The other morning for example, Emmett was supposed to have speech therapy, which he desperately needs and wanted to go to. However, Emmett was unable to tolerate his clothes again. I tried everything I could think of to help him. I tried brushing and deep pressure but nothing helped. The really heart breaking part is that he wanted to go so badly that he was asking to get dressed. However, as soon as we would get his clothes (shoes and socks) on him though, he would scream and beg for help. I went a few rounds with him on this in an attempt to help him achieve what he wanted (which was to get dressed and go). However, once he was starting to “dry heave”, that was it. No more.
We decided it was clearly best if we canceled his appointment. Lizze spent the next hour or so calming him down and he finally fell asleep.. This is what I mean by sensory interference. His sensory related issues are interfering with his daily life. So much so, in fact, we have to cancel important therapies or call him off of school because we simply can’t get him dressed.
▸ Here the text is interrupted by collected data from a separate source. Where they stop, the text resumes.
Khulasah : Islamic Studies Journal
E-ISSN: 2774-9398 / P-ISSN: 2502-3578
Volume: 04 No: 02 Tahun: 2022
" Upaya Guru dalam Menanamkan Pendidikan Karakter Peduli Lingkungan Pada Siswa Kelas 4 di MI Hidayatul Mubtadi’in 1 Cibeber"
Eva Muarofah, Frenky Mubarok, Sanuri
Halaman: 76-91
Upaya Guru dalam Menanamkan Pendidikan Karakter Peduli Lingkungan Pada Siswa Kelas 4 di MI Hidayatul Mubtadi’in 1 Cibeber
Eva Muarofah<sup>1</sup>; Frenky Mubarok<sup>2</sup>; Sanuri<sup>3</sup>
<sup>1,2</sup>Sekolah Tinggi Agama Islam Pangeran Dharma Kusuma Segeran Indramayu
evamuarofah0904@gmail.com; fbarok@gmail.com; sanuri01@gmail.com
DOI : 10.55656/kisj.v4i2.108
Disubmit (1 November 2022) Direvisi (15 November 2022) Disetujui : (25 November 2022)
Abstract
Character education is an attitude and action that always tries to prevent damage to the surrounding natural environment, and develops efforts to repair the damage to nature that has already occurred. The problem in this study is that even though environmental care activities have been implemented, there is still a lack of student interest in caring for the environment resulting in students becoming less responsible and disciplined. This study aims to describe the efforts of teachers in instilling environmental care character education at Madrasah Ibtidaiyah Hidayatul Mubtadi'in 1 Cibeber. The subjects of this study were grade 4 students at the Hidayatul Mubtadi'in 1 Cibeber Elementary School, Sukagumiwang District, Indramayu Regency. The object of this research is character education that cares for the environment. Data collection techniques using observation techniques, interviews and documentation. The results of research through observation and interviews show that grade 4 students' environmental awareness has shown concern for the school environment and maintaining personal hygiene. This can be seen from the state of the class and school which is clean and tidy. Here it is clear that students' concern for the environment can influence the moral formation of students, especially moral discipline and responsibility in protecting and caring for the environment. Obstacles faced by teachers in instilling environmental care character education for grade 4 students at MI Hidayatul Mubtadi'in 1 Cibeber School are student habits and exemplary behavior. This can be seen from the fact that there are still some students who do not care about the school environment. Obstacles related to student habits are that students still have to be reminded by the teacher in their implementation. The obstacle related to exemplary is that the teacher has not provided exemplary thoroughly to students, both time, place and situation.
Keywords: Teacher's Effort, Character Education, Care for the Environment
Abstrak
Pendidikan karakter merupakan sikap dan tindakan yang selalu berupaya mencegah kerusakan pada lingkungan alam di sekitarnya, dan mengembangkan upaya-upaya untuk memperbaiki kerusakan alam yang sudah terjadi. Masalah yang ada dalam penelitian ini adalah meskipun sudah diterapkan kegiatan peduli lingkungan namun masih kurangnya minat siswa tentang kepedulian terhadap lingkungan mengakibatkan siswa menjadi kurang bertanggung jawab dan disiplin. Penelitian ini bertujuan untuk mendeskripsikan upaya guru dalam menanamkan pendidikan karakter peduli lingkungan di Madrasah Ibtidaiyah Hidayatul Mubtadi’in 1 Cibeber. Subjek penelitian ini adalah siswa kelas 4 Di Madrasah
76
With sensory issues, sometimes, enough is just enough.
With things evolving into sensory interference, it’s more important then ever to work through these sensory processing issues That said, I literally feel like, at times, I’m torturing him, not that I know what that really feels like but… Anyway, I know we have to help him to work through it but when is enough…well….enough? I mean, how far are we supposed to push him?
I asked that very same question to the developmental neurologist at Akron Children’s hospital and she told me to “just push him through it, he’s just uncomfortable and he will eventually get used to it.” For the record, I’m pretty sure she has no soul…or at the very least….no children of her own.
It’s not like Emmett is trying to be difficult. Honestly, it appears as though he’s having a panic attack. I’m all for helping him to work through this, maybe even push him a little, at times. However, as his father, I just can’t justify pushing him to the point he has a panic attack or dry heaves. No pain, no gain….doesn’t always apply in the Lost and Tired household.
We have adopted more of a, try your best but live to fight another day kind of approach. This means that, while we may not accomplish our goal for that day, we tried our best. We recognized our limits and while we pushed those limits, we never pushed so far that our kids aren’t willing to try again later.
My fear is that if we push them to hard, to long or to fast, we will turn them off to the idea altogether and they’ll begin to associate working through these sensory processing issues with pain and misery. That would not be a good thing.
How are we helping with these sensory issues?
Well, for starters, we are doing our very best to identify as many of these sensory needs as possible. In my humble opinion, we can’t effectively address a problem until it’s identified. This of course, isn’t always possible but it’s important that we make the effort none-the-less.
We actually do the same for all our children. This is however, quite a struggle because of their very individualized, very unique and challenging sensory processing needs. In layman’s terms, they each have different and often times, conflicting sensory processing needs. This tends to make things…well……exceptionally challenging.
Everyone, with the exception of Elliott (at least for now) is in OT (occupational therapy). This is the biggest thing we can do right now to help for them as OT directly addresses the identified sensory processing issues, through various physical activities. Emmett and Gavin both LOVE their time at OT. Emmett goes twice a week and Gavin goes once. Gavin sooner than later, will likely be bumped to twice a week as well.
The other thing we try to do is limit the things we know to be triggers (bright lights, loud noises, textures, smells, situations ect) that will quickly overwhelm them. Many people don’t know this but the most common reason Autistic kids meltdown is because of sensory related overload. This means they have become so overwhelmed and overstimulated by their environment or the things going on around them that they simply can’t cope with it anymore and they have to purge.
While not easier, sometimes addressing the root of the problem gets you further then addressing only the symptoms.
Because we have been unable to identify some of these specific sensory processing issues, especially with Emmett, sensory interference has become more of a fact of life kind of thing…at least right now.
We will however, continue to push forward and do whatever we can in order to provide our kids with relief from these very challenging and sometimes even painful experiences. Our goal is to keep these sensory processing issues from turning into sensory interference.